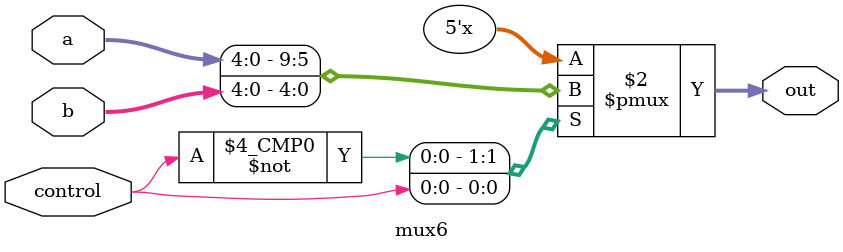
<source format=v>
`timescale 1ns / 1ps


module mux6(control, a, b, out);
    input                   control;
    input   [4:0]           a;
    input   [4:0]           b;
    output  reg [4:0]    out;
    
    always @(*) begin
        case(control)
            0:out = a;
            1:out = b;
        endcase
    end
endmodule

</source>
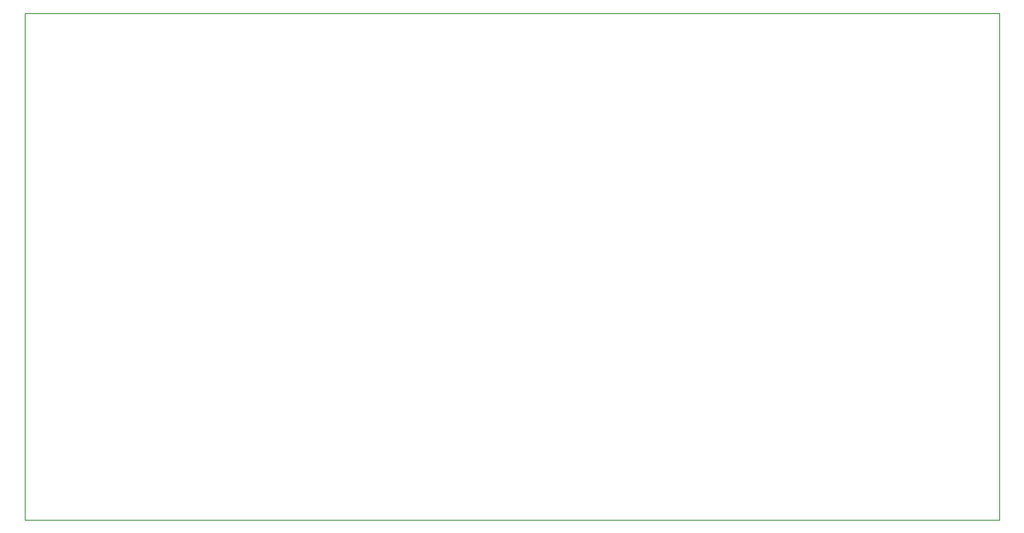
<source format=gbr>
%TF.GenerationSoftware,KiCad,Pcbnew,(6.0.4)*%
%TF.CreationDate,2022-11-18T09:58:05-05:00*%
%TF.ProjectId,NFFPCB,4e464650-4342-42e6-9b69-6361645f7063,rev?*%
%TF.SameCoordinates,Original*%
%TF.FileFunction,Profile,NP*%
%FSLAX46Y46*%
G04 Gerber Fmt 4.6, Leading zero omitted, Abs format (unit mm)*
G04 Created by KiCad (PCBNEW (6.0.4)) date 2022-11-18 09:58:05*
%MOMM*%
%LPD*%
G01*
G04 APERTURE LIST*
%TA.AperFunction,Profile*%
%ADD10C,0.100000*%
%TD*%
G04 APERTURE END LIST*
D10*
X53000000Y-39000000D02*
X153000000Y-39000000D01*
X153000000Y-39000000D02*
X153000000Y-91000000D01*
X153000000Y-91000000D02*
X53000000Y-91000000D01*
X53000000Y-91000000D02*
X53000000Y-39000000D01*
M02*

</source>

^^^^^^^^^^^^^^^^

§ **What is expected**
Each line above should be returned exactly as written, apart from any pictures.

§ **Exercise solution**
<source format=v>
`timescale 1ns / 1ps


module mux6(control, a, b, out);
    input                   control;
    input   [4:0]           a;
    input   [4:0]           b;
    output  reg [4:0]    out;
    
    always @(*) begin
        case(control)
            0:out = a;
            1:out = b;
        endcase
    end
endmodule

</source>
<source format=gbr>
%TF.GenerationSoftware,KiCad,Pcbnew,(6.0.4)*%
%TF.CreationDate,2022-11-18T09:58:05-05:00*%
%TF.ProjectId,NFFPCB,4e464650-4342-42e6-9b69-6361645f7063,rev?*%
%TF.SameCoordinates,Original*%
%TF.FileFunction,Profile,NP*%
%FSLAX46Y46*%
G04 Gerber Fmt 4.6, Leading zero omitted, Abs format (unit mm)*
G04 Created by KiCad (PCBNEW (6.0.4)) date 2022-11-18 09:58:05*
%MOMM*%
%LPD*%
G01*
G04 APERTURE LIST*
%TA.AperFunction,Profile*%
%ADD10C,0.100000*%
%TD*%
G04 APERTURE END LIST*
D10*
X53000000Y-39000000D02*
X153000000Y-39000000D01*
X153000000Y-39000000D02*
X153000000Y-91000000D01*
X153000000Y-91000000D02*
X53000000Y-91000000D01*
X53000000Y-91000000D02*
X53000000Y-39000000D01*
M02*

</source>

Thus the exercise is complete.